Türkiye’de 2001 Güçlü Ekonomiye Geçiş Programı ile birlikte esnek döviz kuru rejimine tekrar geçilmiştir. Her ne kadar tek isim verilse de uygulamada esnek döviz kurunu; kirli esnek ve temiz esnek olmak üzere ikiye ayırıyoruz. Temiz veya tam esnek döviz kuru rejiminde Merkez Bankası piyasada oluşan döviz fiyatına müdahale etmezken, kirli esnek döviz kuru rejiminde efektif dövizin fiyatını etkilemek üzere piyasada güçlü alıcı ya da satıcı pozisyonuna girebilir. 2018 Kur Şokunun toplumsal hafızada yarattığı tahribat nedeniyle, güven algısını desteklemek için müdahaleler görebiliyoruz. Son süreçte bu müdahale (dolar satışı) merkez bankasından ziyade kamu bankaları eliyle yürütülmüş gibi görünüyor.
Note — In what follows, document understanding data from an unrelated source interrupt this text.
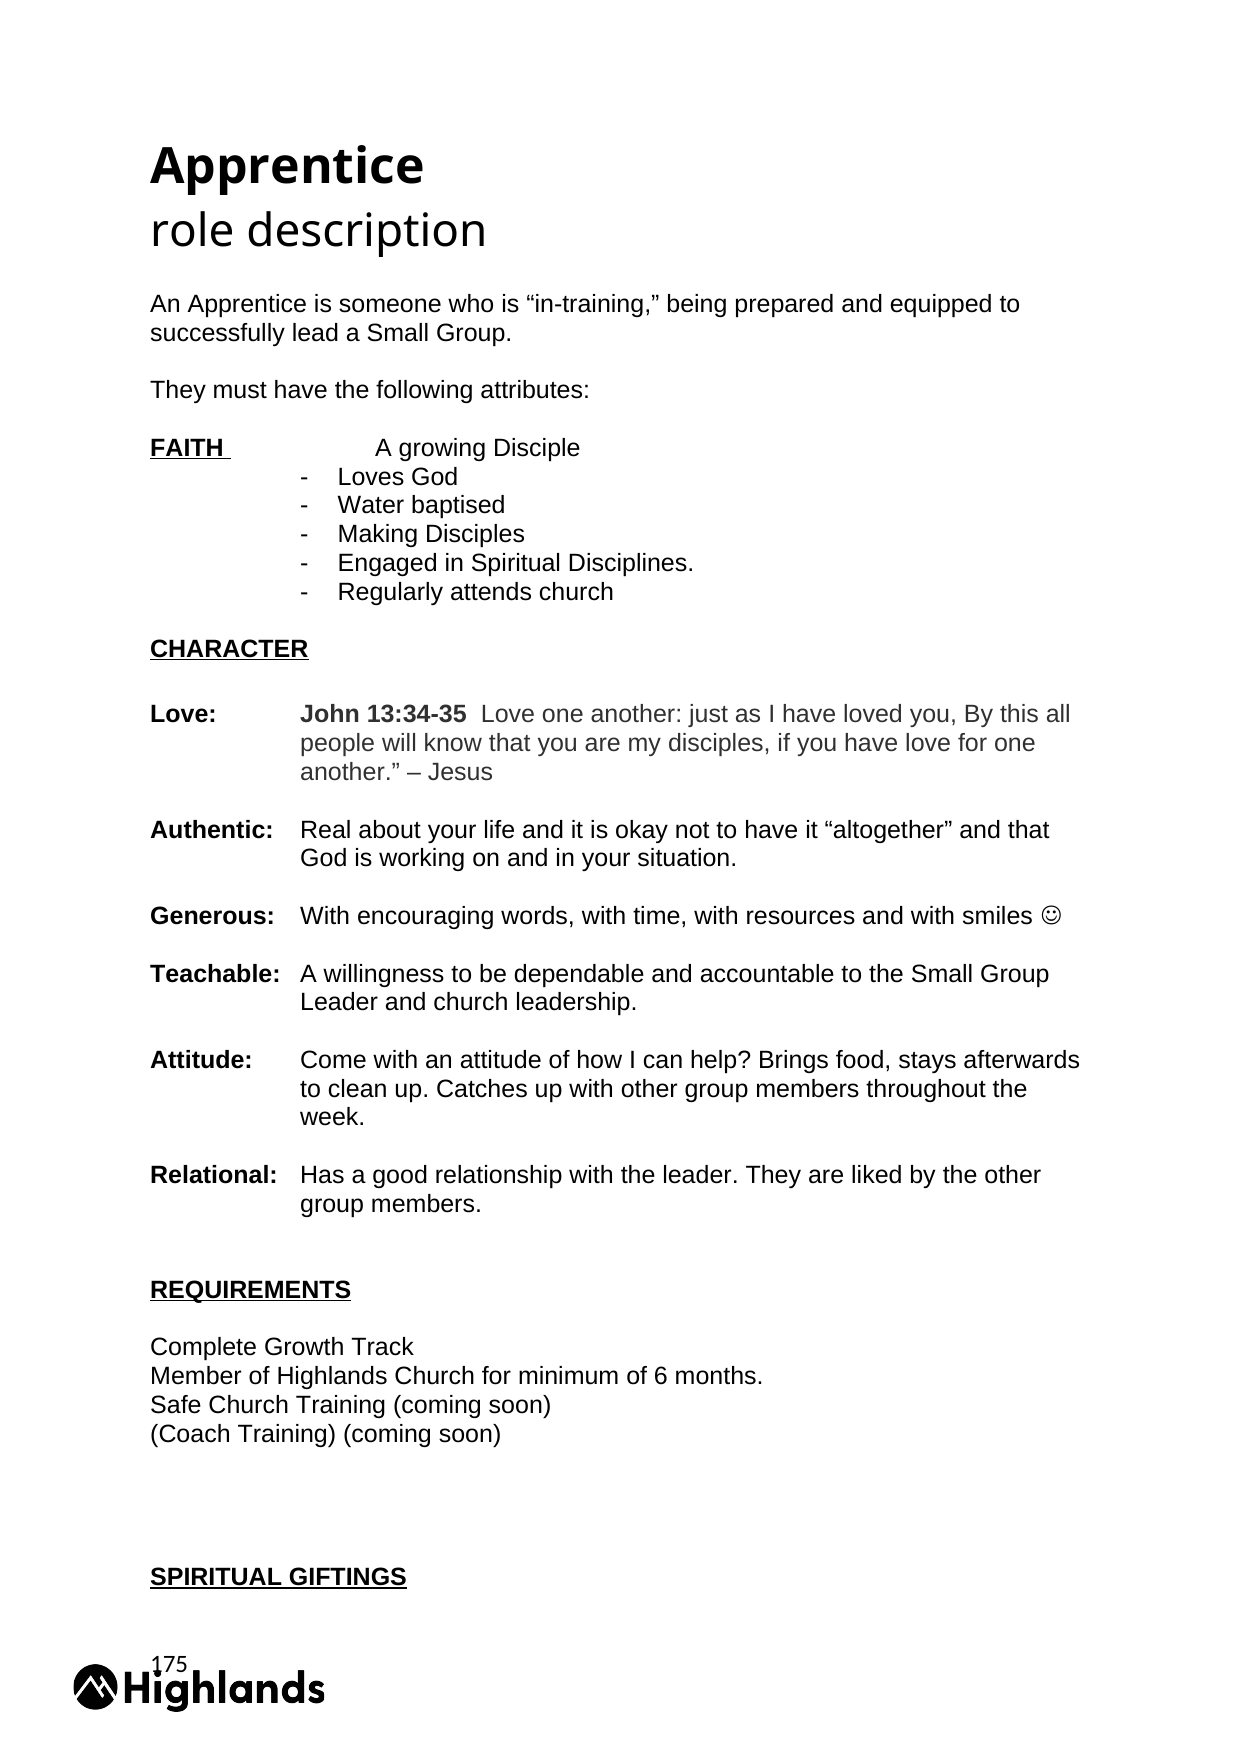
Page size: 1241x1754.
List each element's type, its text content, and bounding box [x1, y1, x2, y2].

text Love: John 13:34-35 Love one another: just as I have loved you, By this all people will know that you are my disciples, if you have love for one another.” – Jesus [150, 699, 1090, 786]
text Member of Highlands Church for minimum of 6 months. [150, 1361, 1090, 1390]
list Loves God [300, 461, 1090, 490]
list Water baptised [300, 490, 1090, 519]
list Regularly attends church [300, 576, 1090, 605]
text SPIRITUAL GIFTINGS [150, 1562, 1090, 1591]
text CHARACTER [150, 634, 1090, 663]
text Complete Growth Track [150, 1332, 1090, 1361]
list Making Disciples [300, 519, 1090, 548]
picture [73, 1664, 325, 1712]
text Relational: Has a good relationship with the leader. They are liked by the other group members. [150, 1160, 1090, 1217]
text Attitude: Come with an attitude of how I can help? Brings food, stays afterwards to clean up. Catches up with other group members throughout the week. [150, 1045, 1090, 1131]
text Authentic: Real about your life and it is okay not to have it “altogether” and that God is working on and in your situation. [150, 815, 1090, 872]
text REQUIREMENTS [150, 1275, 1090, 1303]
text An Apprentice is someone who is “in-training,” being prepared and equipped to successfully lead a Small Group. [150, 289, 1090, 346]
text Safe Church Training (coming soon) [150, 1390, 1090, 1418]
text FAITH A growing Disciple [150, 433, 1090, 461]
text (Coach Training) (coming soon) [150, 1418, 1090, 1447]
text They must have the following attributes: [150, 375, 1090, 404]
text Teachable: A willingness to be dependable and accountable to the Small Group Leader and church leadership. [150, 958, 1090, 1016]
list Engaged in Spiritual Disciplines. [300, 548, 1090, 576]
text Generous: With encouraging words, with time, with resources and with smiles [150, 901, 1090, 930]
text Apprentice [150, 130, 1090, 198]
text role description [150, 198, 1090, 260]
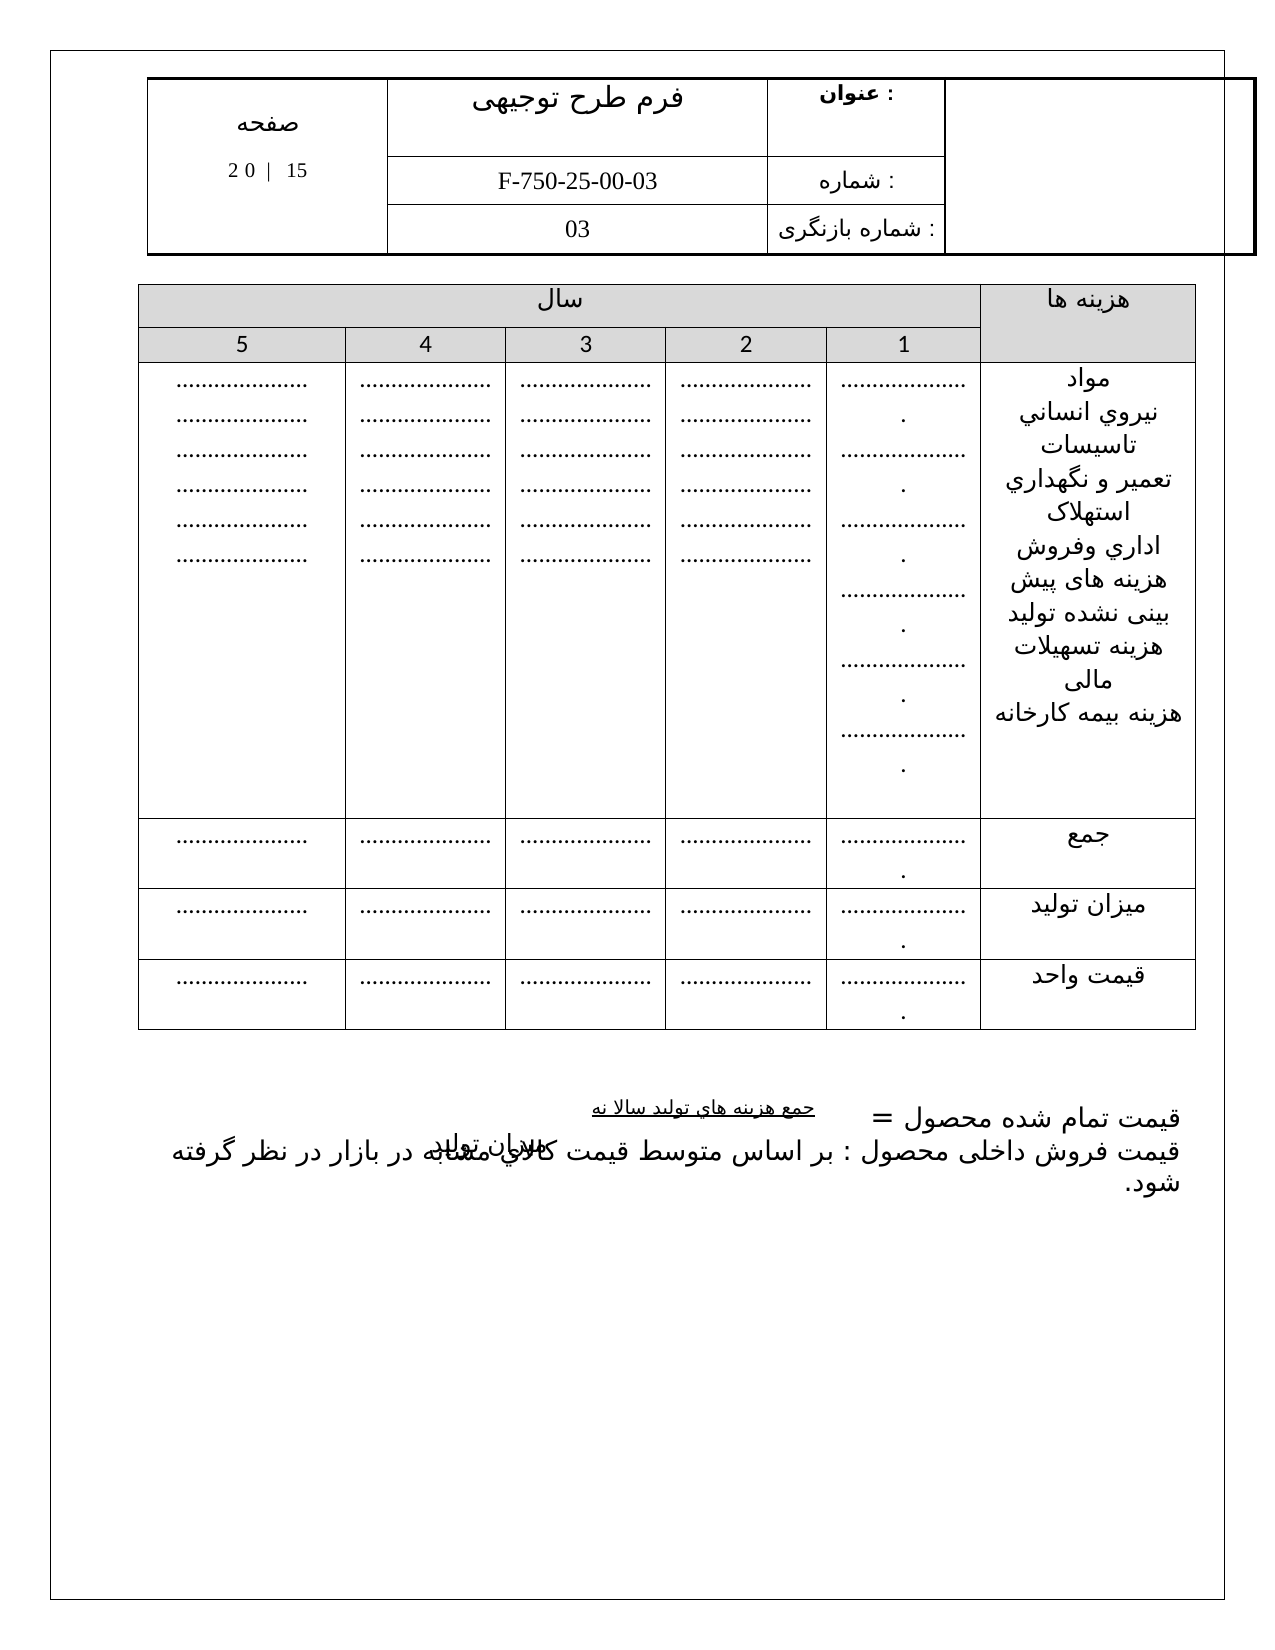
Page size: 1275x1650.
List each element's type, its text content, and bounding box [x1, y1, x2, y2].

table_cell ..................... [506, 960, 665, 1029]
table_cell 5 [139, 328, 345, 362]
table_cell ..................... [666, 819, 826, 888]
table_cell ..................... ..................... ..................... ..................... ..................... ..................... [506, 363, 665, 818]
table_cell ..................... [346, 819, 505, 888]
table_cell 2 [666, 328, 826, 362]
table_cell ..................... [506, 819, 665, 888]
table_cell ..................... [827, 960, 980, 1029]
table_cell ..................... [827, 889, 980, 959]
table_cell ..................... [139, 889, 345, 959]
table_cell ..................... ..................... ..................... ..................... ..................... ..................... [666, 363, 826, 818]
table_header سال [139, 285, 980, 327]
table_cell ..................... [666, 960, 826, 1029]
table_cell ..................... ..................... ..................... ..................... ..................... ..................... [827, 363, 980, 818]
table_cell ..................... ..................... ..................... ..................... ..................... ..................... [139, 363, 345, 818]
text قيمت فروش داخلی محصول : بر اساس متوسط قيمت كالاي مشابه در بازار در نظر گرفته شود. [150, 1135, 1181, 1198]
table_cell مواد نيروي انساني تاسيسات تعمير و نگهداري استهلاک اداري وفروش هزینه های پیش بینی نشده تولید هزینه تسهیلات مالی هزینه بیمه کارخانه [981, 363, 1195, 818]
table_cell جمع [981, 819, 1195, 888]
table_cell ميزان توليد [981, 889, 1195, 959]
table_cell ..................... [139, 960, 345, 1029]
table_cell قيمت واحد [981, 960, 1195, 1029]
table_cell 4 [346, 328, 505, 362]
text قيمت تمام شده محصول = جمع هزينه هاي توليد سالا نه [150, 1096, 1181, 1135]
table_cell 3 [506, 328, 665, 362]
table_cell ..................... [666, 889, 826, 959]
table_cell ..................... [506, 889, 665, 959]
table_cell ..................... [827, 819, 980, 888]
table_cell ..................... [346, 960, 505, 1029]
table_cell ..................... ..................... ..................... ..................... ..................... ..................... [346, 363, 505, 818]
table_header هزينه ها [981, 285, 1195, 362]
table_cell ..................... [139, 819, 345, 888]
table_cell 1 [827, 328, 980, 362]
table_cell ..................... [346, 889, 505, 959]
Netice itibarıyla Merkez Bankası brüt rezervlerinin 52.7 milyar dolara kadar gerilemesi ve birçok ülkeyle TL swap (uluslararası bankacılık sisteminde yabancı paraların değiş-tokuşu işlemleri) kanalının kapalı olması, dolar kuru üzerindeki stresi artırarak hafta içinde tarihsel zirvelerin test edilmesi sonucunu ortaya çıkarttı.

Anlık fiyat hareketinden ziyade uzun vadede TL’nin dolar karşısındaki erimesinin sona ermesi hem içeride TL’nin satın alma gücünün artmasına hem de dolar yükümlülüklerinin azalmasına bağlı.